Repsol announces the closing of a paid up capital increase of 41,422,248 euros
OREANDA-NEWS. Following the official notices sent to the Spanish Securities Market Commission (Comision Nacional del Mercado de Valores - CNMV) on October 29, November 25 and December 16, 2015, Repsol, S.A. ("Repsol") reports the end, on January 7, 2016, of the trading period of the free-of-charge allocation rights corresponding to the paid up capital increase implementing the "Repsol Flexible Dividend" shareholders' remuneration program.
Holders of 65.08% of free-of-charge allocation rights (a total of 911,289,456 rights) opted to receive new shares of Repsol. Therefore, the final number of shares of one (1) euro par value issued in the capital increase is 41,422,248, where the nominal amount of the increase is 41,422,248 euros, representing an increase of approximately 2.96% of Repsol's share capital before the capital increase.
Moreover, during the period established for that purpose, holders of 34.92% of free-of-charge allocation rights accepted the irrevocable commitment to purchase rights taken by Repsol.

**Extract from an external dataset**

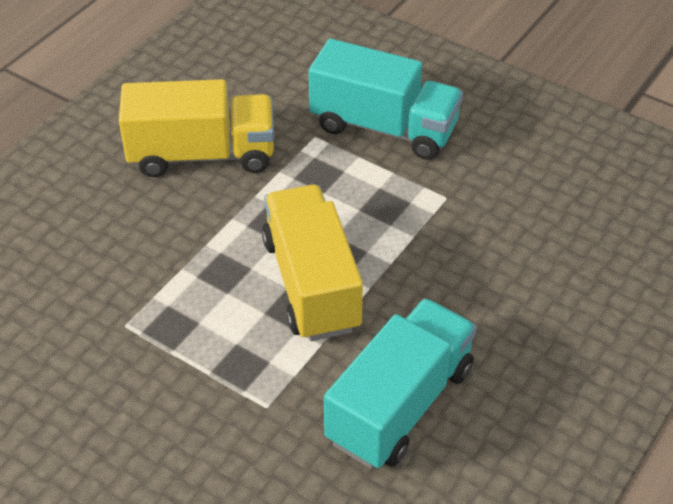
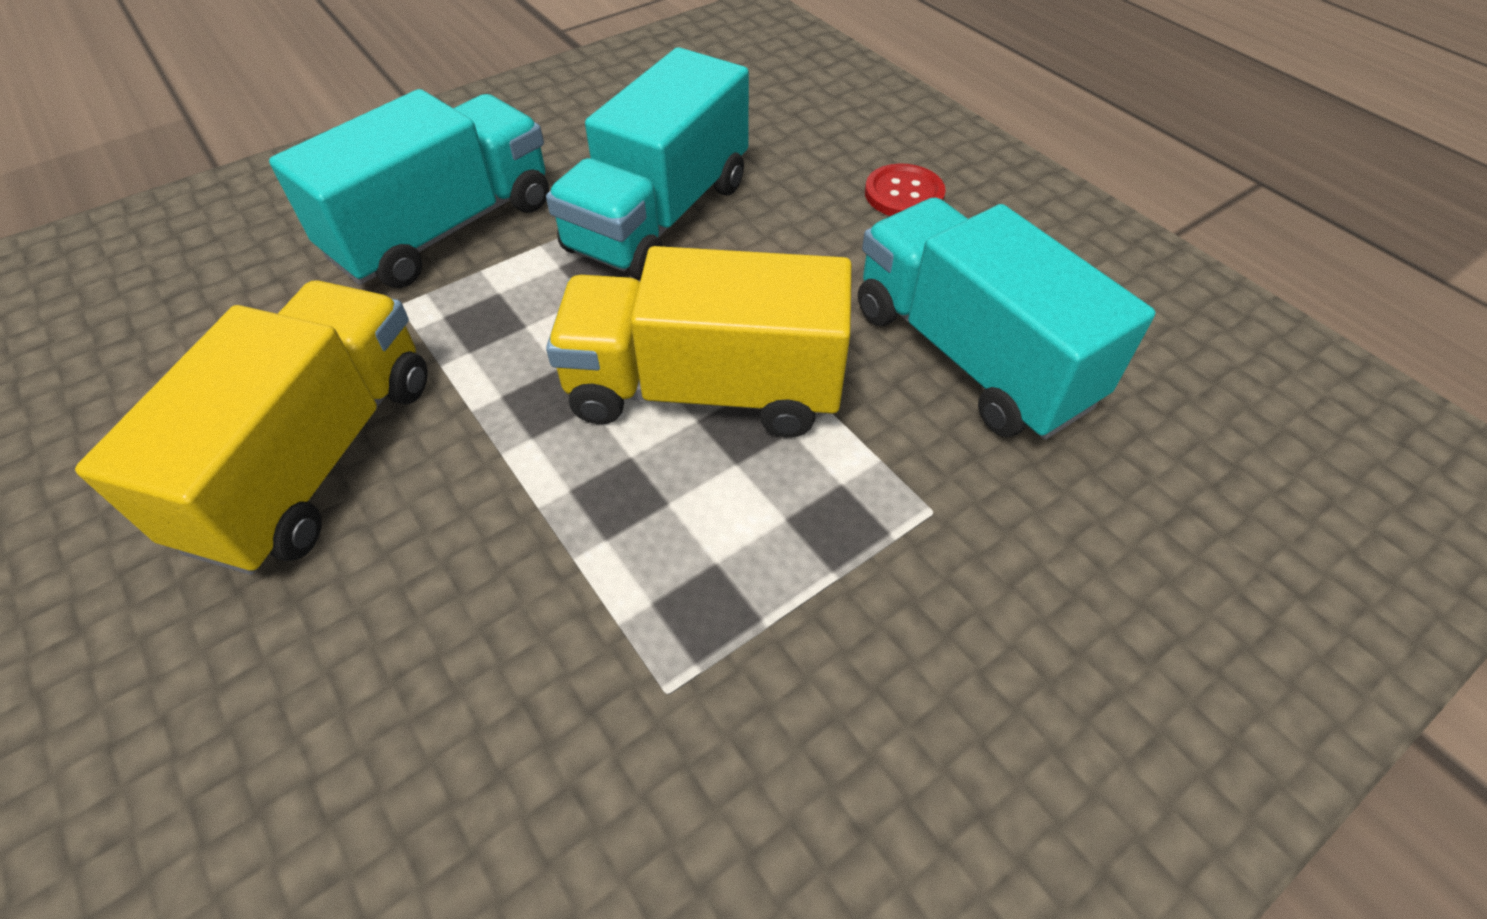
camera: 70 degrees left, 5 degrees up
none -> turquoise truck [546,47,749,281]
none -> red button [865,163,946,216]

Consequently, Repsol acquired 489,071,582 rights for a total amount of 227,907,357.212 euros. Repsol waived the shares corresponding to the free-of-charge allocation rights acquired by virtue of the mentioned commitment.
The capital increase was closed on January 8,2016.
According to timetable of the execution of the capital increase, the cash payment to shareholders who sold the free-of-charge rights to Repsol will be made on January 12, 2016. r>
It is expected, subject to compliance with all legal requirements (and, in particular, the verification by the Spanish Securities Market Commission), that the new shares will be listed on the Madrid, Barcelona, Bilbao and Valencia Stock Exchanges through the Spanish Automated Quotation System (Mercado Continuo), on January 14, 2016, and the next day, the initiation of their ordinary trading. The Company will also apply for the listing of the new shares on the Buenos Aires Stock Exchange.